Jan Dawson is Founder and Chief Analyst at Jackdaw Research, a technology research and consulting firm focused on consumer technology. During his sixteen years as a technology analyst, Jan has covered everything from DSL to LTE, and from policy and regulation to smartphones and tablets. As such, he brings a unique perspective to the consumer technology space, pulling together insights on communications and content services, device hardware and software, and online services to provide big-picture market analysis and strategic advice to his clients. Jan has worked with many of the world’s largest operators, device and infrastructure vendors, online service providers and others to shape their strategies and help them understand the market. Prior to founding Jackdaw, Jan worked at Ovum for a number of years, most recently as Chief Telecoms Analyst, responsible for Ovum’s telecoms research agenda globally.

7 thoughts on “MWC Smartphone Announcements Symbolize a Changing Market”
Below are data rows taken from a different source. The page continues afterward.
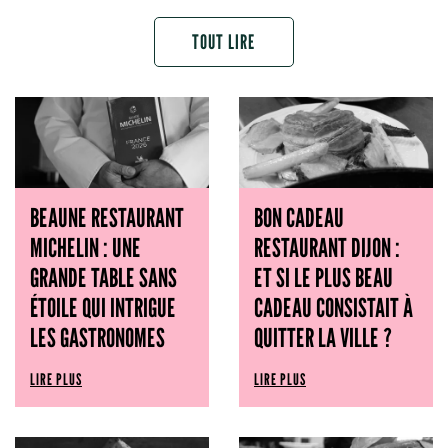
TOUT LIRE
BEAUNE RESTAURANT
BON CADEAU
MICHELIN : UNE
RESTAURANT DIJON :
GRANDE TABLE SANS
ET SI LE PLUS BEAU
ÉTOILE QUI INTRIGUE
CADEAU CONSISTAIT À
LES GASTRONOMES
QUITTER LA VILLE ?
LIRE PLUS
LIRE PLUS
  1. What strikes me about MWC’s phones is the focus on visual design and materials, and the convergence we’re seeing about that. Even lower-end phones are adopting the metal unibody design pioneered by HTC and popularized by the iPhone, many with what they call 2.5D (tapering at the sides) front and back and rounded borders and corners. Reviewers are having to get down to how metally the metal feels to try and make a distinction…
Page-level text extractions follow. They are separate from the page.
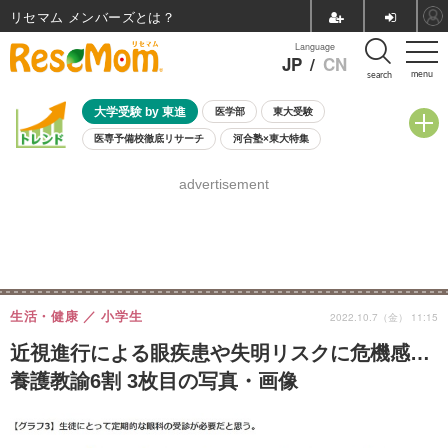
リセマム メンバーズ
Language
JP
/
CN
menu
search
大学受験 by 東進
医学部
東大受験
医専予備校徹底リサーチ
河合塾×東大特集
親子で考える大学選び
高校受験
中学受験
小学校受験
advertisement
共通テスト
夏休み
8月開催学校説明会・相談会
8月開催イベント・WS
全国公立高校 過去問
人気記事
自由研究教材（小学生向け）
自由研究教材（中学生向け）
ランキング
生活・健康
小学生
2022.10.7（金） 11:15
近視進行による眼疾患や失明リスクに危機感…
養護教諭6割 3枚目の写真・画像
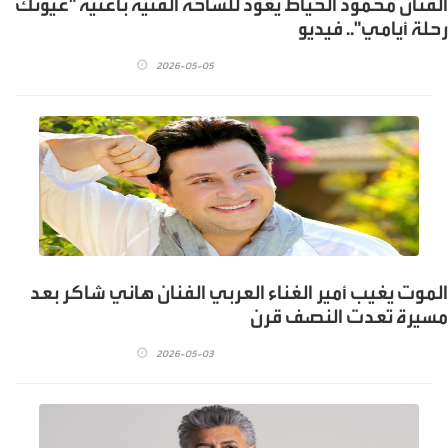
الفنان محمود الخياط يعود للساحة الفنية باغنية "عيونك
رحلة أيامي".. فيديو
2026-05-05
الموت يغيب أمير الغناء العربي الفنان هاني شاكر بعد
مسيرة تعدت النصف قرن
2026-05-03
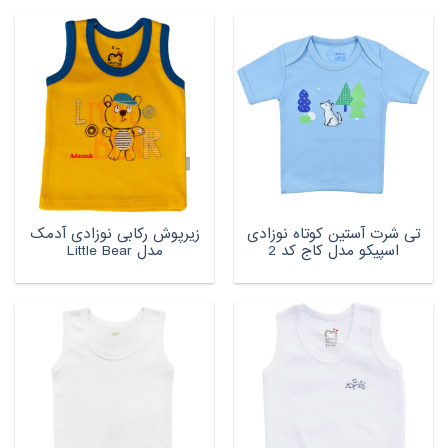
تی شرت آستین کوتاه نوزادی
زیرپوش رکابی نوزادی آدمک
اسپیکو مدل کاج کد 2
مدل Little Bear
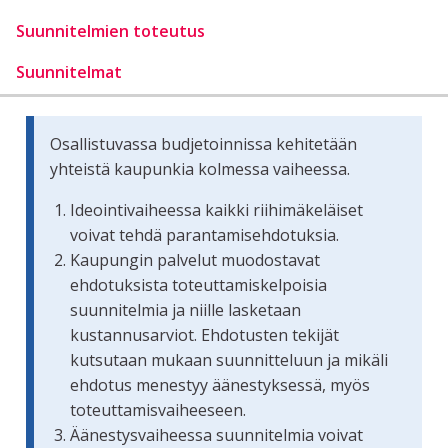
Suunnitelmien toteutus
Suunnitelmat
Osallistuvassa budjetoinnissa kehitetään
yhteistä kaupunkia kolmessa vaiheessa.
Ideointivaiheessa kaikki riihimäkeläiset
voivat tehdä parantamisehdotuksia.
Kaupungin palvelut muodostavat
ehdotuksista toteuttamiskelpoisia
suunnitelmia ja niille lasketaan
kustannusarviot. Ehdotusten tekijät
kutsutaan mukaan suunnitteluun ja mikäli
ehdotus menestyy äänestyksessä, myös
toteuttamisvaiheeseen.
Äänestysvaiheessa suunnitelmia voivat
    Internals seem to be still progressing at a fast pace. The 820 and 8890 are the huge jump that the A72 wasn’t, the GS7’s camera seems to be night and day (or the reverse, seems to be able to make daylight pictures in the night)…
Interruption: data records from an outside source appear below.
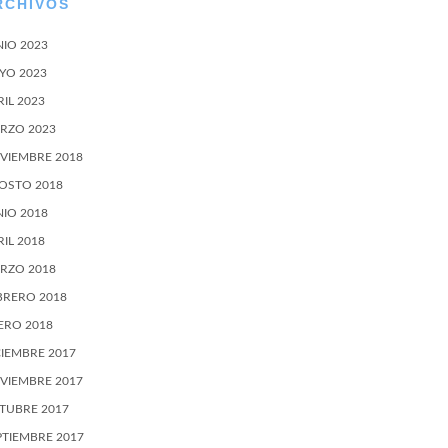
RCHIVOS
NIO 2023
YO 2023
RIL 2023
RZO 2023
VIEMBRE 2018
OSTO 2018
NIO 2018
RIL 2018
RZO 2018
BRERO 2018
ERO 2018
CIEMBRE 2017
VIEMBRE 2017
TUBRE 2017
PTIEMBRE 2017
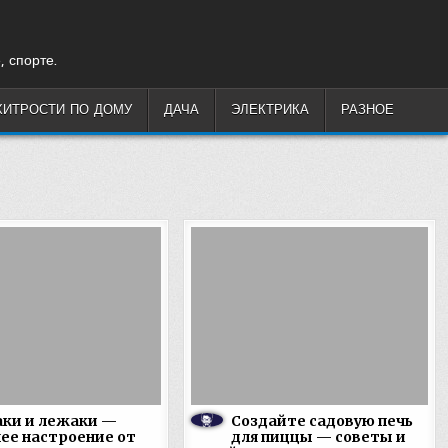
, спорте.
ХИТРОСТИ ПО ДОМУ
ДАЧА
ЭЛЕКТРИКА
РАЗНОЕ
ки и лежаки —
Создайте садовую печь
ее настроение от
для пиццы — советы и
    It’s also the first time in a while we aren’t seeing flagships get bigger: LG’s G5 has shrunk, Samsung hasn’t announced PLUS variants of the S7, ditto others.Thankfully 2nd/3rd tier OEMs and Huawei are still catering to me and fellow Magoos.

    Nobody around me is talking about urgently upgrading though. It seems Android reached “good enough” around the 4.0 version as an OS and 4.4 still allows all apps and features (Pay, Wear…); 2yo hardware is still OK too it seems. I used to struggle to not change phones more than once a year… my current one is 18 months old and I don’t yet feel the urge… Incremental progress is fine but we’re missing a killer feature, and VR isn’t it. Updates or maybe something Continuum-like (which some OEMs have, but aren’t advertising well) might be it…

  2. Android v. Android i.e. the Race to the Bottom, up close.

    What is mystifying is that all this has been foretold at the very beginning. Not only foretold, but even demonstrated (by Windows), and yet all these manufacturers still believed that somehow things would be different with smart phones. Or did anyone go into Android smartphones thinking they’ll make a few hundred million dollars the first few years then get out when margins disappear?